We found that no dose adjustments were made in the prescribing of antimicrobials for obese patients. The lack of antimicrobial dosing adjustments based on weight may mean that obese individuals who acquire infections are at higher risk of receiving sub-therapeutic antimicrobial levels.19 Sub-therapeutic dosing of antimicrobials can select for resistance. The threat that sub-therapeutic dosing of antimicrobials poses to emergence of drug resistance should not be underestimated, in particular in developing countries, where obesity is on the rise and access to effective and safe antimicrobials remains a problem, making the need to get therapy right the first time imperative.20
To make accurate recommendations about dosing adjustments in obesity, pharmacokinetic and pharmacodynamic studies are required for a large proportion of commonly used antibiotics, to measure the true association between body fat and antimicrobial levels. Until such studies are conducted, antimicrobial therapy in obesity will remain a grey area where clinical acumen, supplemented by anecdotal experience and limited data from small studies, will decide therapeutic outcomes.21–25 What is imperative is that dosing decisions are made based on drug- and patient-specific parameters. In the USA, attempts have been made to integrate antimicrobial dosing adjustments for obese patients.
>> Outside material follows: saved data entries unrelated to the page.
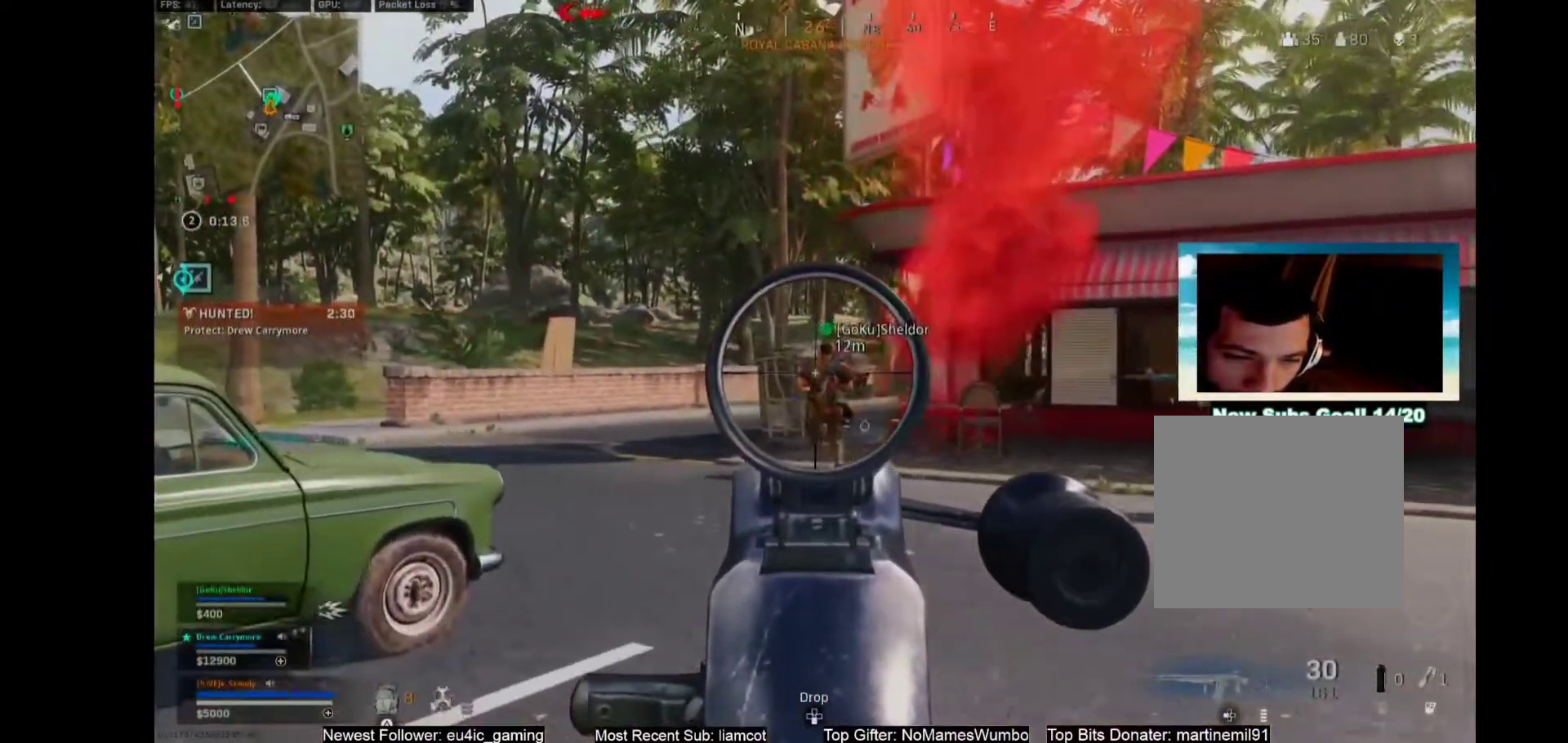
{"buttons": [], "left_stick": "down-left", "right_stick": "center", "events": [[200, "L1", "up"], [367, "right_stick", "right"], [500, "left_stick", "down-left"], [500, "right_stick", "center"]]}
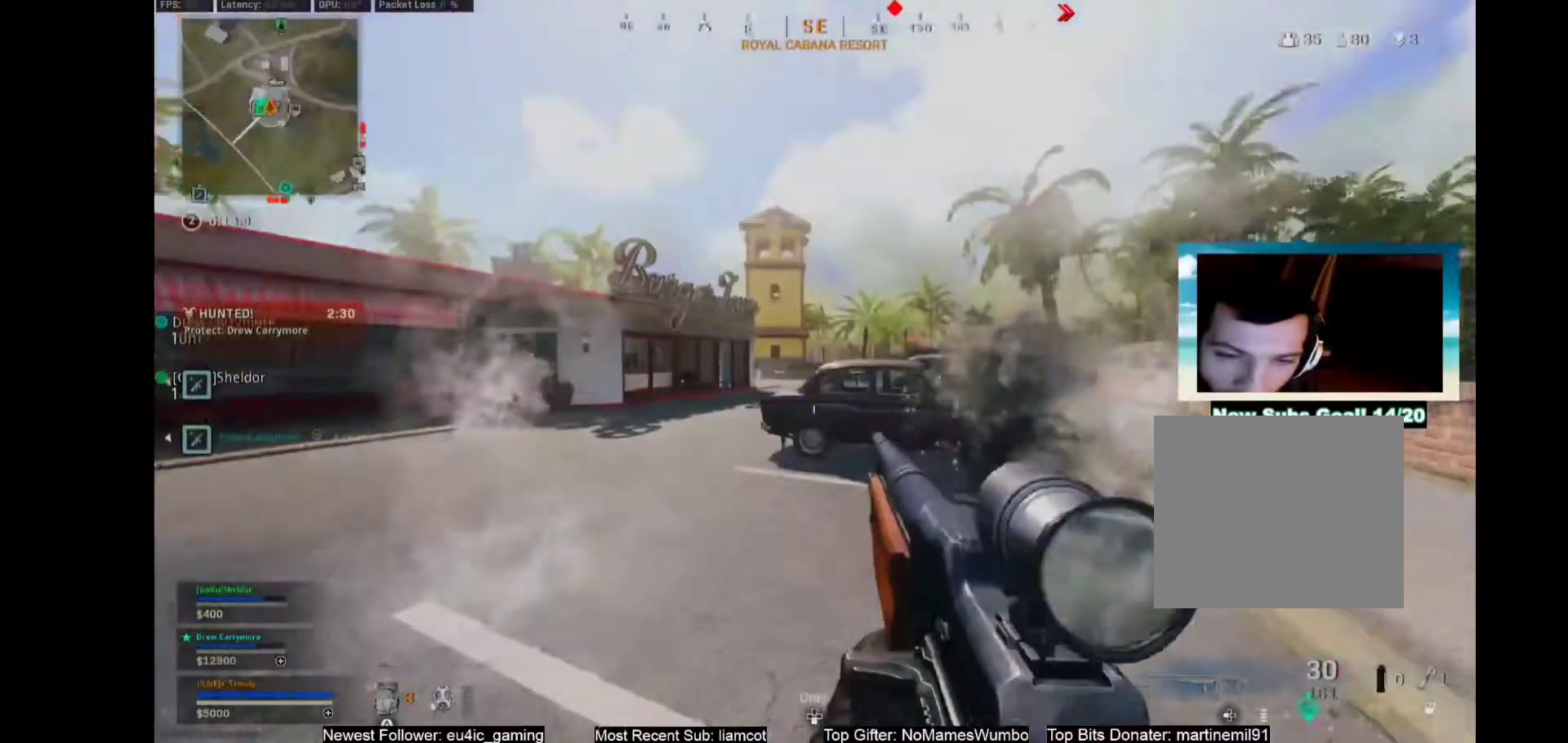
{"buttons": ["L1", "R1"], "left_stick": "down-left", "right_stick": "center", "events": [[133, "L1", "down"], [433, "R1", "down"]]}
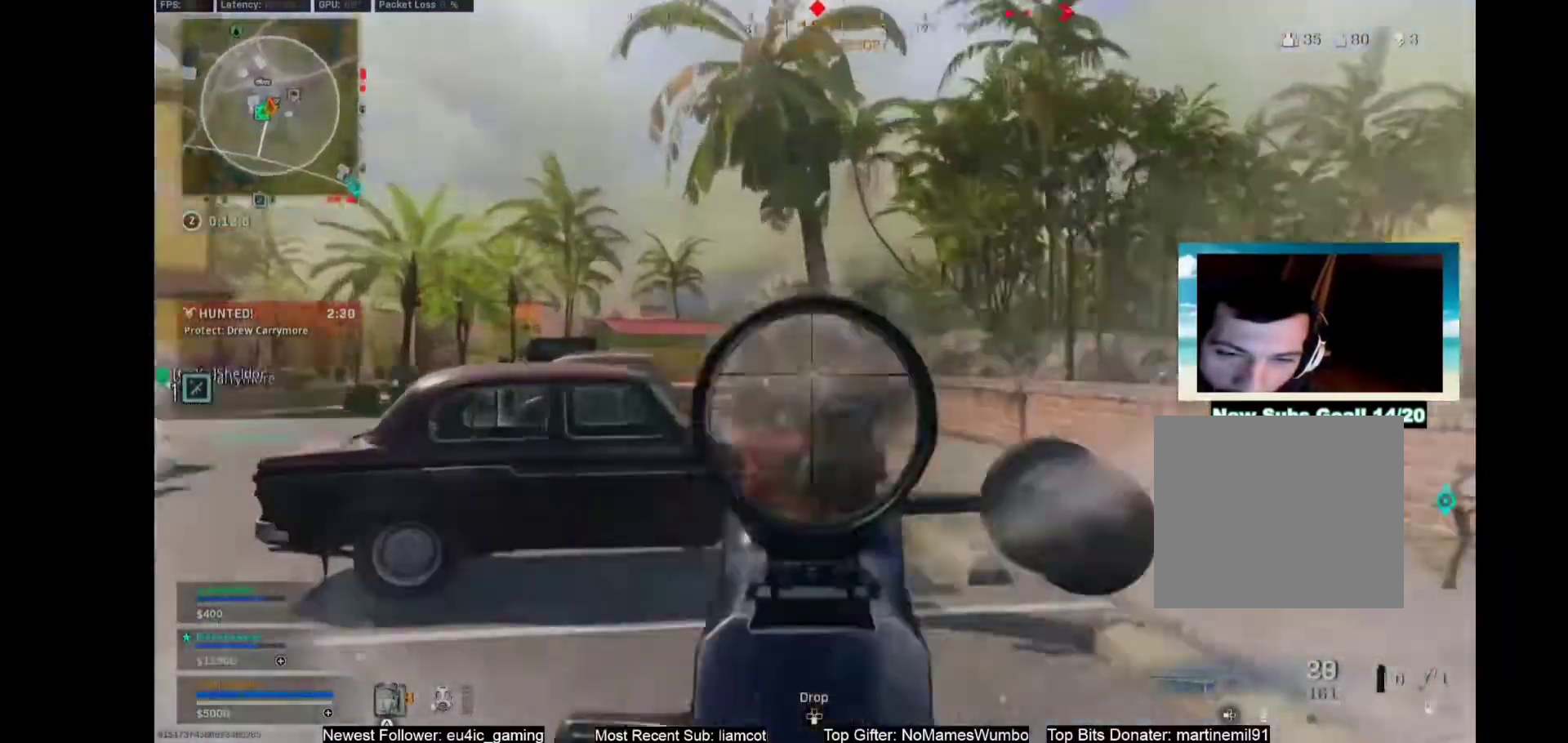
{"buttons": ["L1", "R1"], "left_stick": "down-left", "right_stick": "center", "events": []}
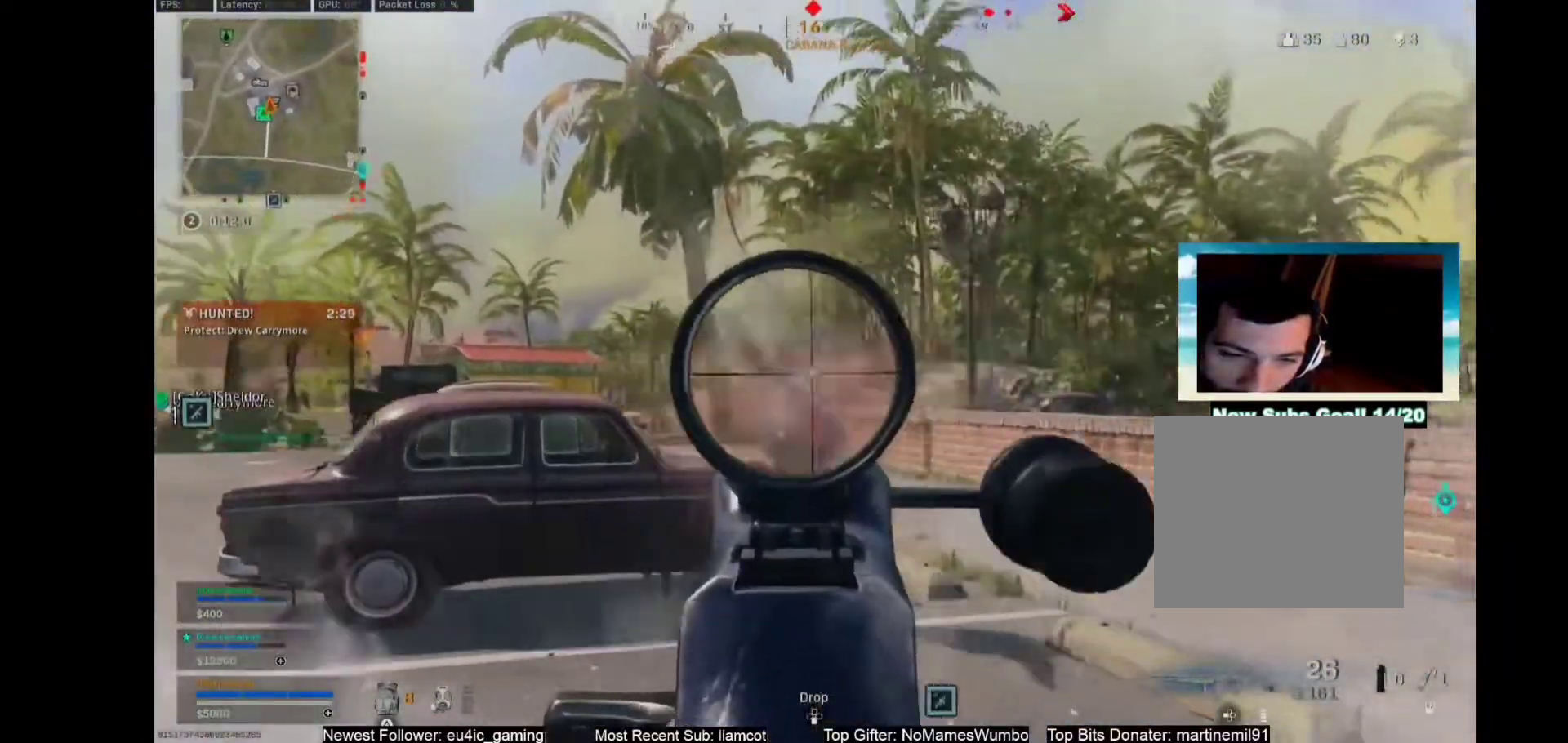
{"buttons": ["L1", "R1"], "left_stick": "down-left", "right_stick": "center", "events": []}
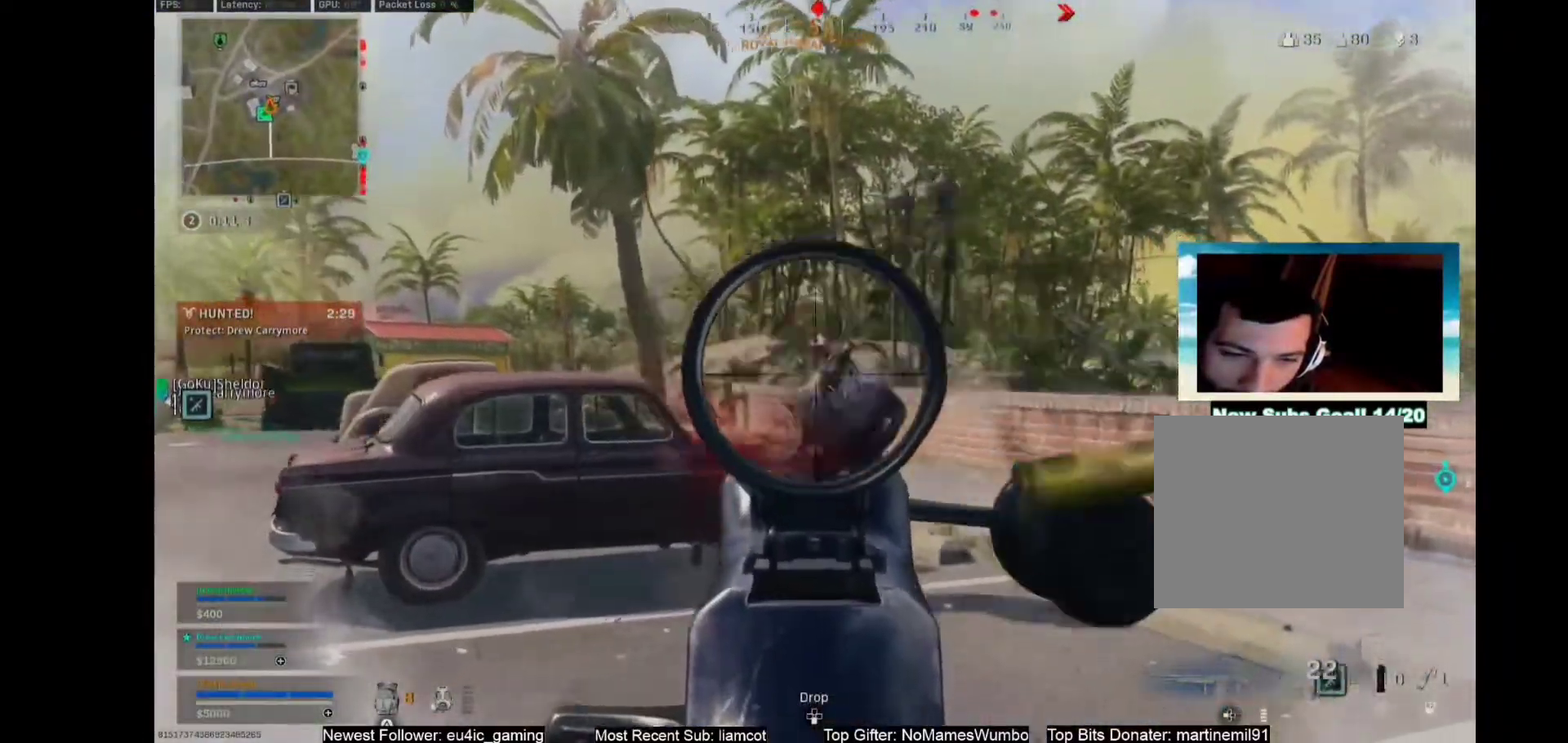
{"buttons": ["L1", "R1"], "left_stick": "down-left", "right_stick": "center", "events": []}
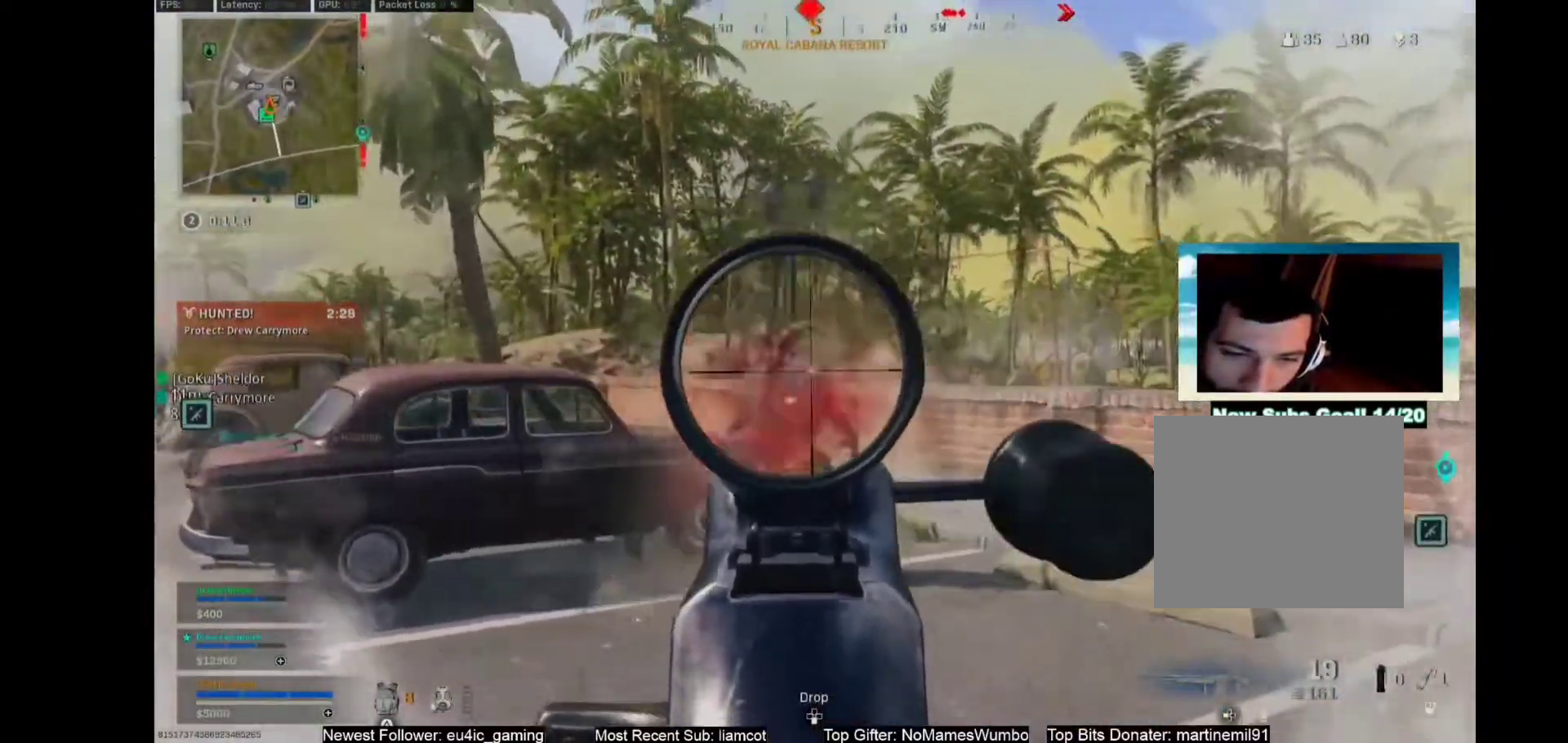
{"buttons": ["L1", "R1"], "left_stick": "left", "right_stick": "center", "events": [[133, "left_stick", "left"]]}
However, these initiatives have not been cohesively adopted and the practice of adjusting doses in obese patients remains erratic.20 In the absence of data from trials and clear guidelines on dosing adjustments in obesity for individual patients, there needs to be a more focused therapy for obese hospitalized patients who acquire infections. In this study, we did find antimicrobial therapies in the obese to be more complicated.
The prevalence of obesity in the hospitalized patients in this study reflects the increase in the prevalence of obesity in the UK, with one in five patients in this study being classified as obese. Half of the patients in this study were >65 years old, an age group more associated with increased weight loss and malnutrition;26 despite this, the prevalence of obesity remained high. In addition to the observed association between obesity and diabetes and hypertension, obese patients were also significantly more likely to have other comorbidities. This increase in disease burden, together with the associated medication burden, makes obese people more likely to be frequent users of healthcare.
In this study, skin and soft-tissue infections were more likely among obese patients, even when excluding surgical site infections. This association has been reported previously.27,28 We did not find a significant difference in infection as an admission reason across the different weight groups.
Limitations
The cross-sectional design is a limitation of this study. A longitudinal study would have been more appropriate to detect causal relationships between obesity and healthcare-acquired infections and to compare the relative risks between the obese and the non-obese. The data are a reflection of the diversity of the hospitalized patient population in tertiary healthcare organizations. This study, however, provides baseline data for further research into the impact of obesity on antimicrobial dosing. In this study, we did not use acuity of illness scores. Acuity of illness may have been a confounder in this study.
Conclusions
In this study, one in five hospitalized patients was obese and obesity was associated with more complicated antimicrobial therapy. Even though the evidence base is inadequate for some antimicrobials, no dosing adjustments were found to be made in any of the antimicrobial regimens of obese patients. Future studies need to investigate the effect of obesity on antimicrobial outcomes.
Funding
This work is supported by: (i) the Royal Pharmaceutical Society Pharmacy Research and Practice Galen Award; (ii) the National Institute for Health Research Biomedical Research Centre Funding Scheme at Imperial College; (iii) the National Centre for Infection Prevention and Management (CIPM) funded by the United Kingdom Clinical Research Council (UKCRC G0800777); and (iv) the National Institute of Health Research Health Protection Research Unit, Healthcare Associated Infection and Antimicrobial Resistance at Imperial College London.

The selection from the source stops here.